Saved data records
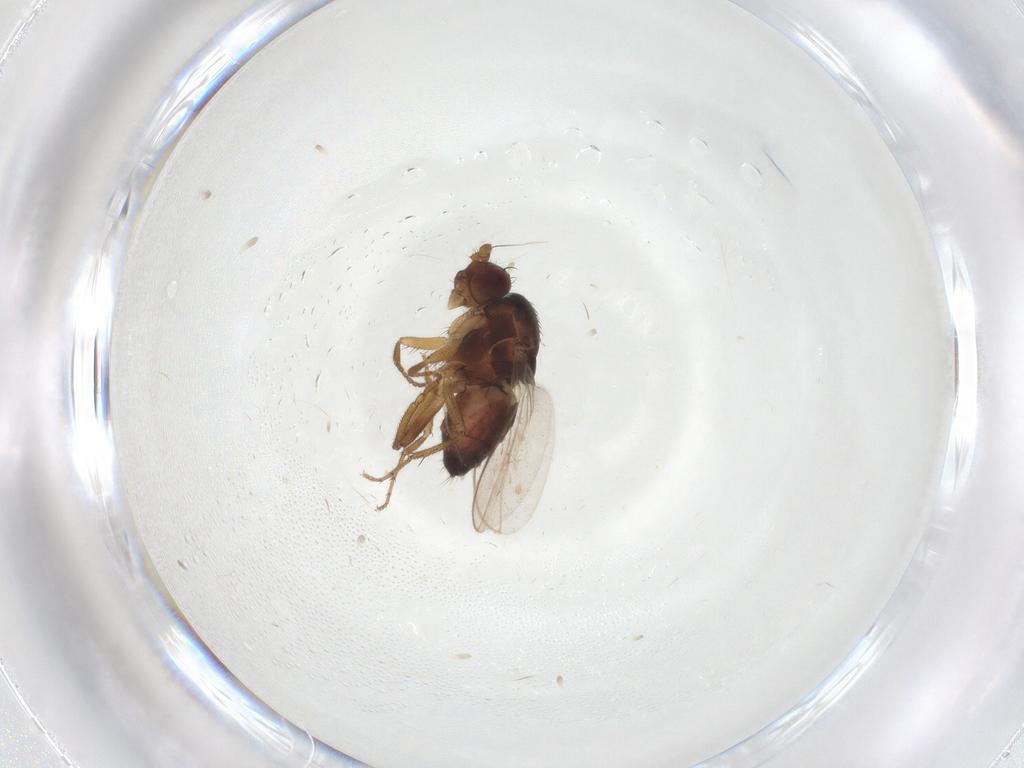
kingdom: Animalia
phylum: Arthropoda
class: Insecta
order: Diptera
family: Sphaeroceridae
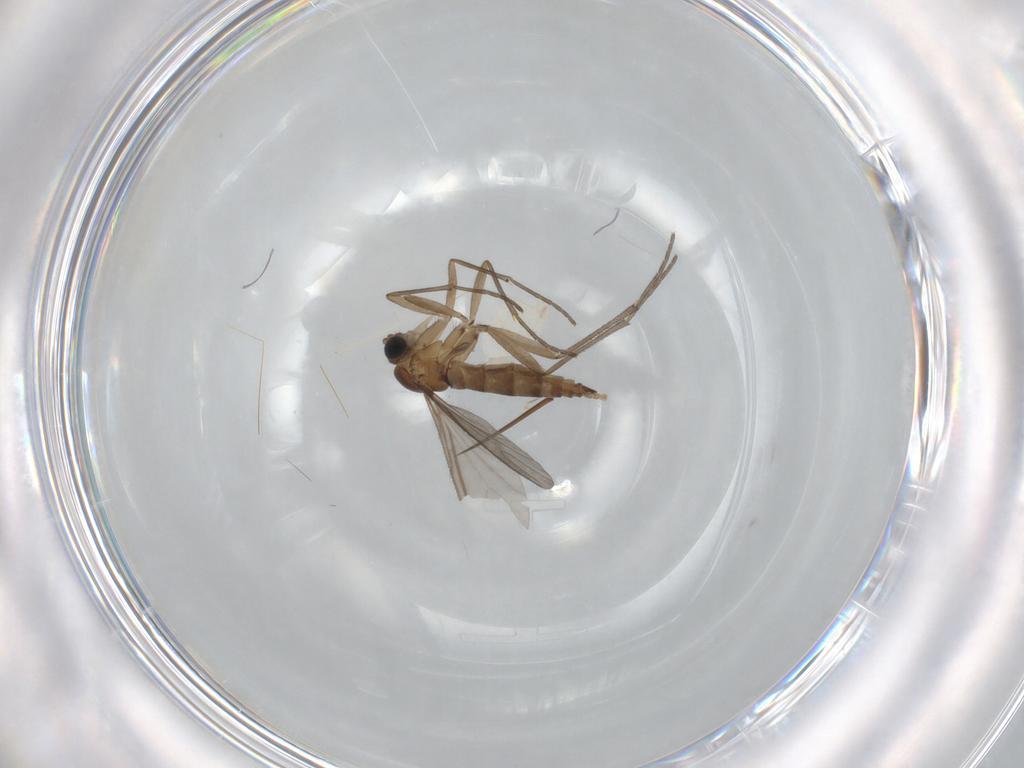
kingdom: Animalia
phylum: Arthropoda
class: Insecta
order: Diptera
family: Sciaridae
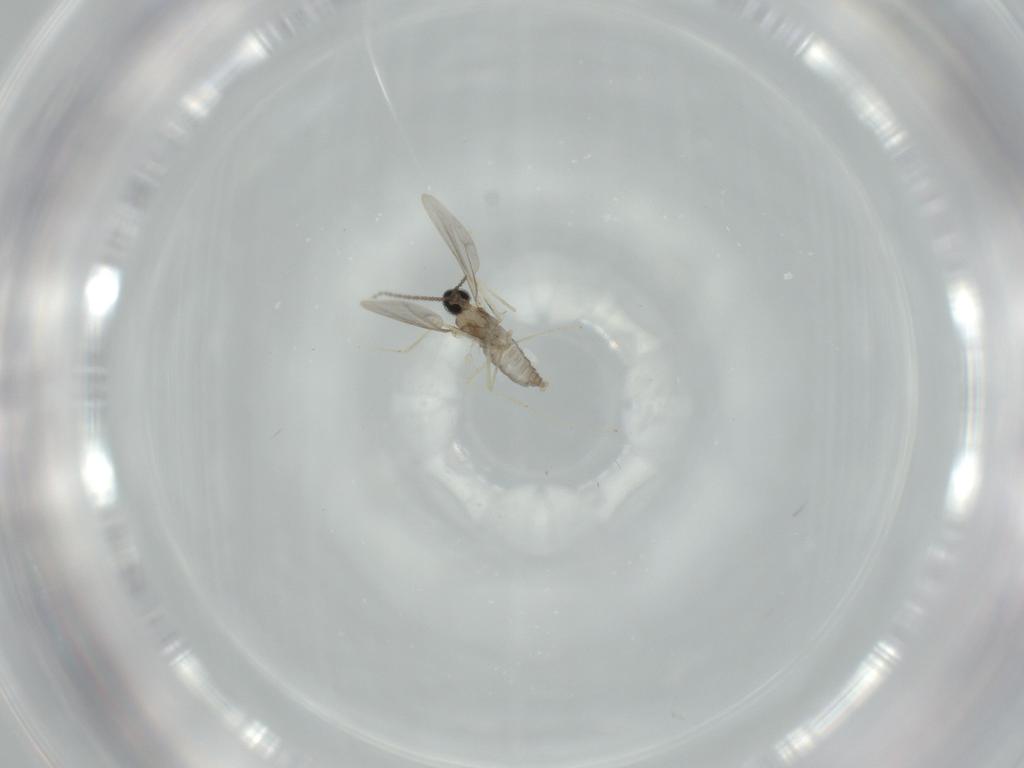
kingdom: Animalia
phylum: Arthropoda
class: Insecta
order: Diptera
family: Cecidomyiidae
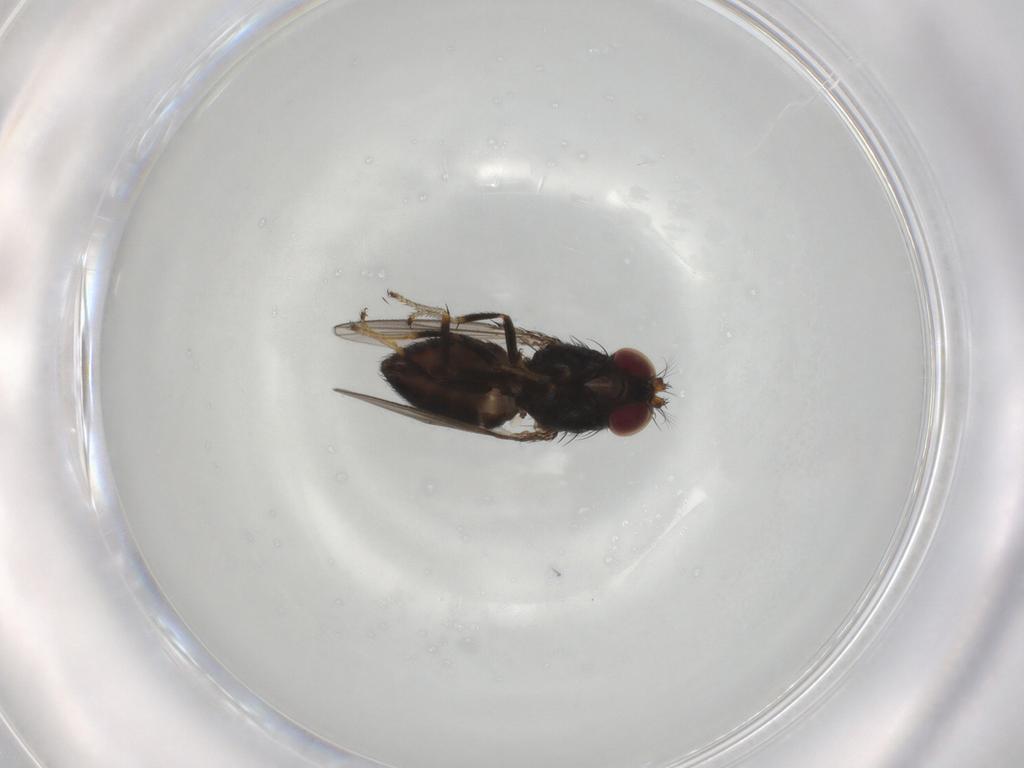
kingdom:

---

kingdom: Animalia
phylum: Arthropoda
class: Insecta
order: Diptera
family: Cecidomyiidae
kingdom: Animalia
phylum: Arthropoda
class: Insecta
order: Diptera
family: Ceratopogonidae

==

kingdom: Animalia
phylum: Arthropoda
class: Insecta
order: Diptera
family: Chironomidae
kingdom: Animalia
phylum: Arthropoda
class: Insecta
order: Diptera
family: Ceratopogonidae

▸ **Direction**: Locate each line in the data above that contains the word "family", matching case exactly, and copy those lines out.

▸ **Output for this task**:
family: Sphaeroceridae
family: Sciaridae
family: Cecidomyiidae
family: Cecidomyiidae
family: Ceratopogonidae
family: Chironomidae
family: Ceratopogonidae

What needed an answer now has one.